Saved entries:
----------------------------------------
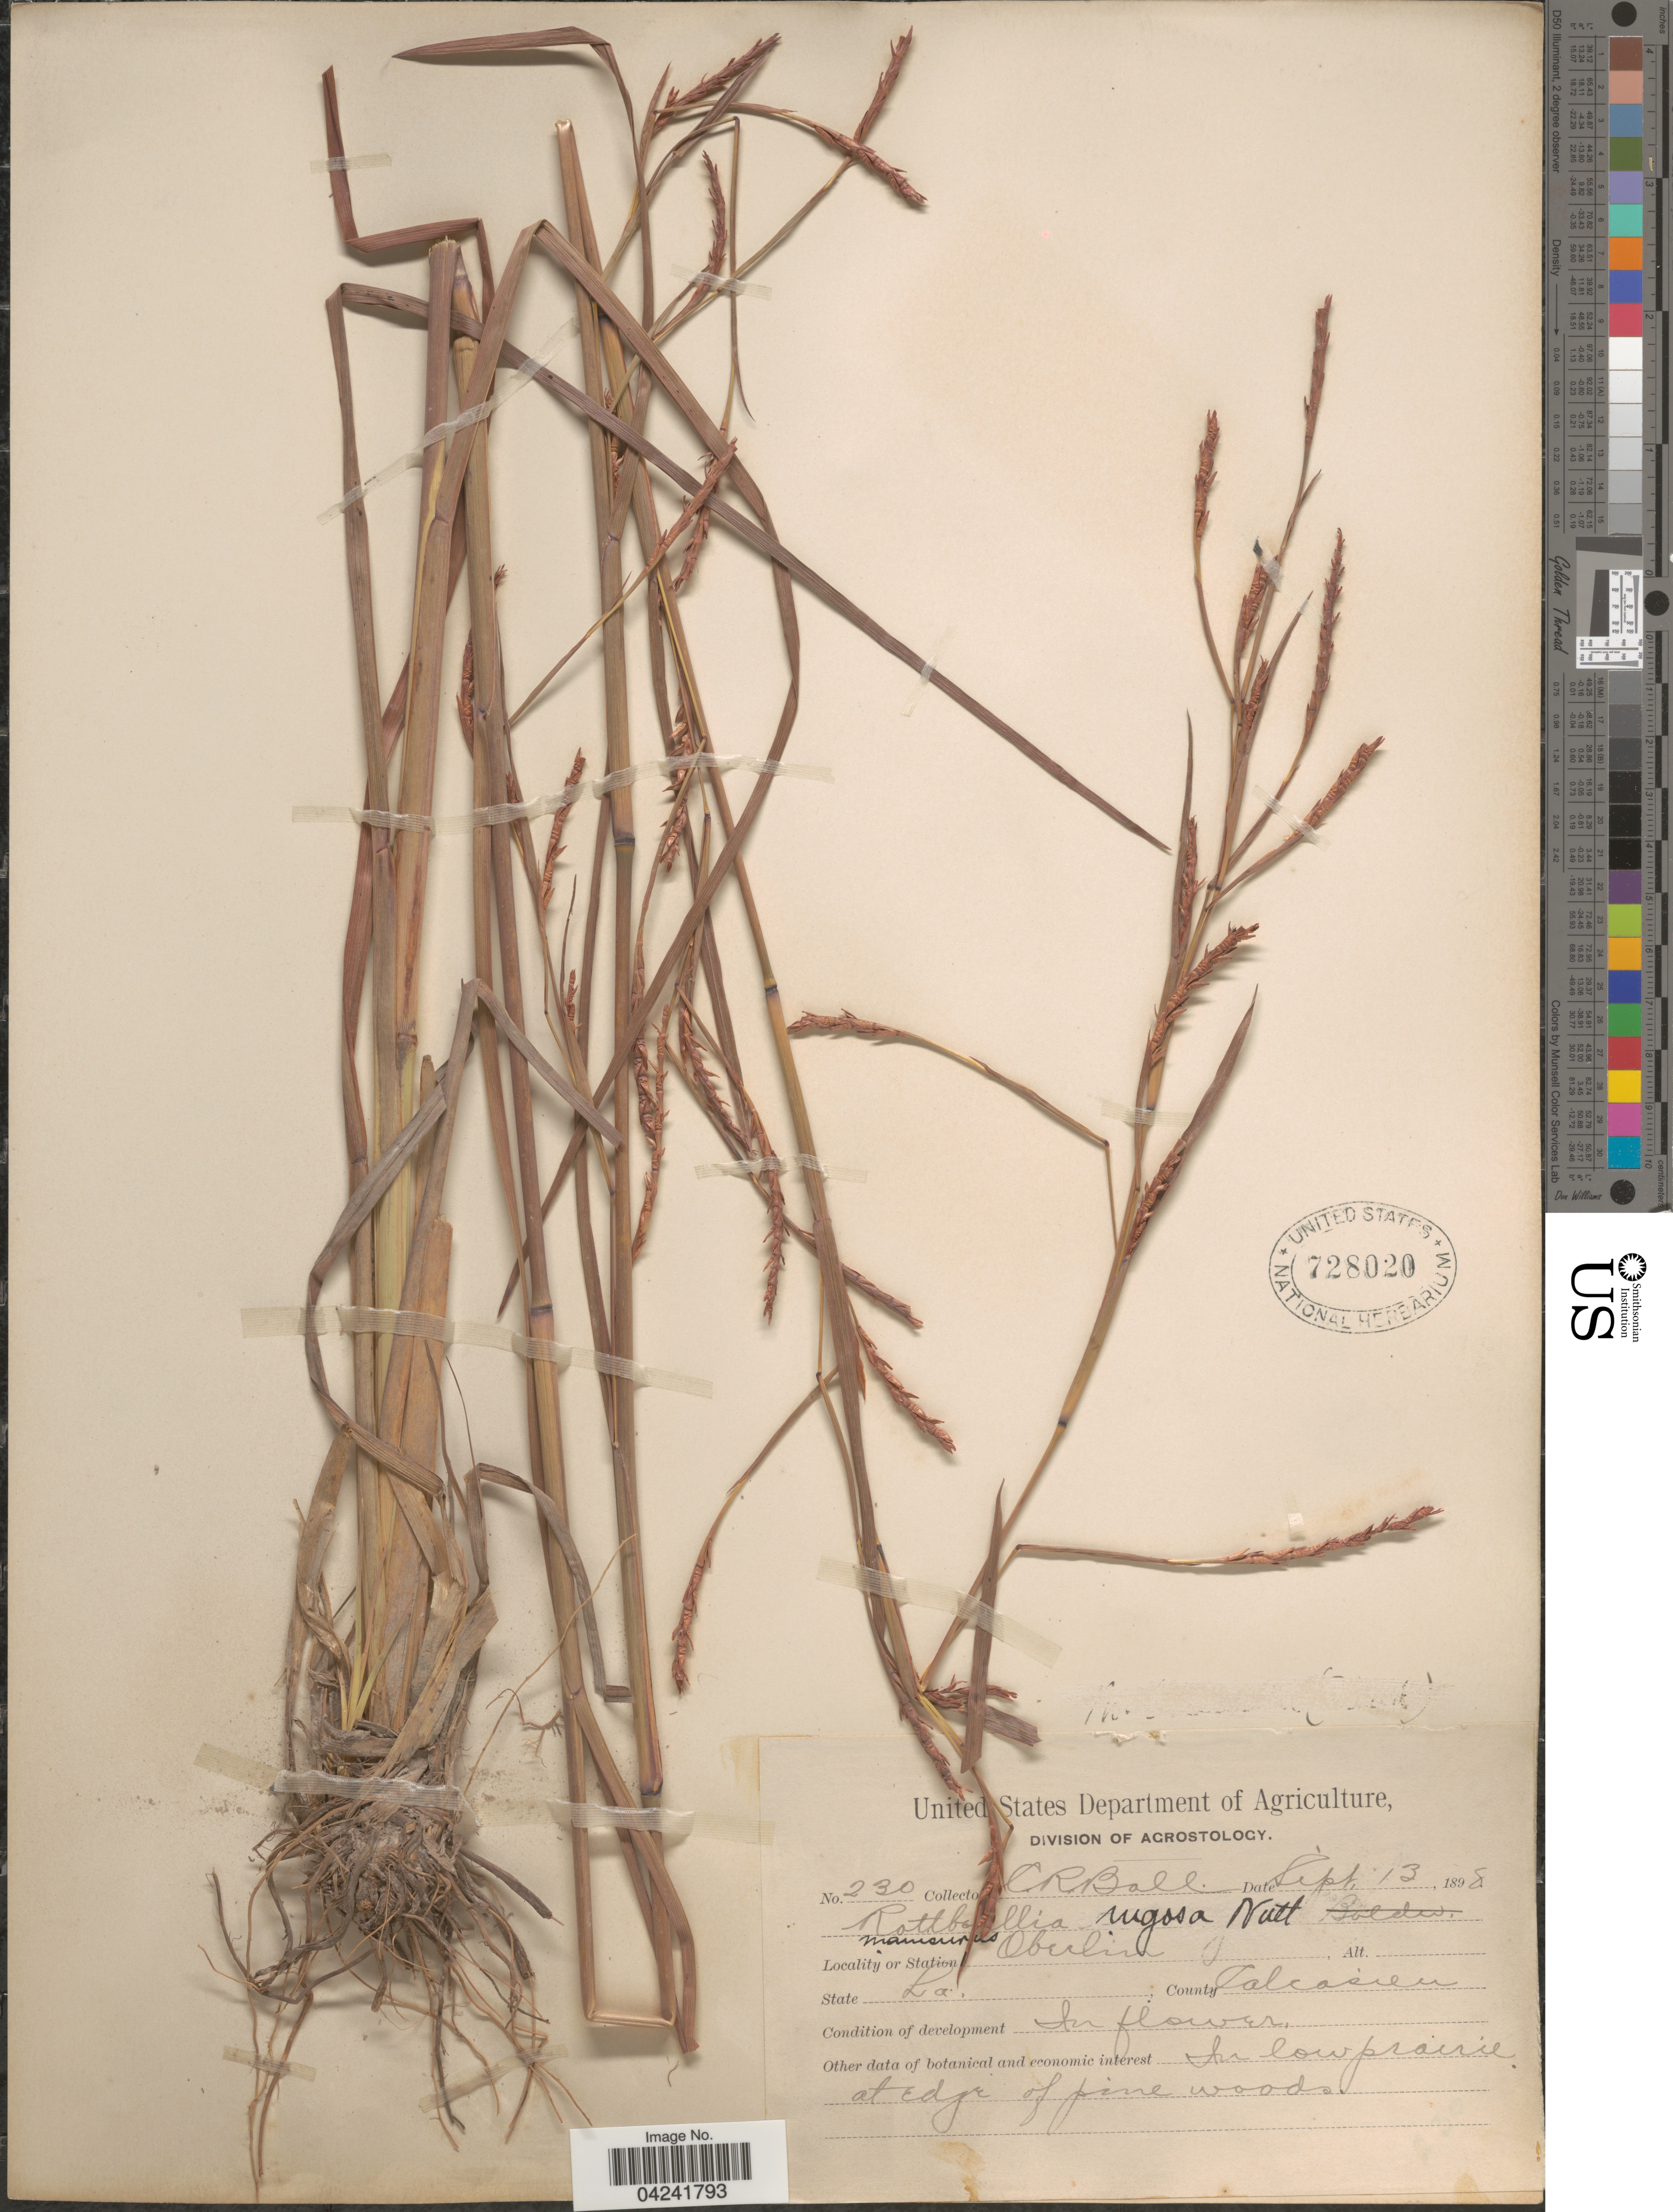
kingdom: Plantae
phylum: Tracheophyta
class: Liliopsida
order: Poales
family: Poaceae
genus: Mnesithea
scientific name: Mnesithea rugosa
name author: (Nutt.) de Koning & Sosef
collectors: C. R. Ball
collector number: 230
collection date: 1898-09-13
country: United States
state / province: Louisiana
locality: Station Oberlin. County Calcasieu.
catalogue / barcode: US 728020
----------------------------------------
• [DESCRIPTION OF THE TASK] Substitute "site" for "locality" throughout the rows and write them out again with everything else unchanged. Leave the pictures out.

• [TASK SOLUTION]
kingdom: Plantae
phylum: Tracheophyta
class: Liliopsida
order: Poales
family: Poaceae
genus: Mnesithea
scientific name: Mnesithea rugosa
name author: (Nutt.) de Koning & Sosef
collectors: C. R. Ball
collector number: 230
collection date: 1898-09-13
country: United States
state / province: Louisiana
site: Station Oberlin. County Calcasieu.
catalogue / barcode: US 728020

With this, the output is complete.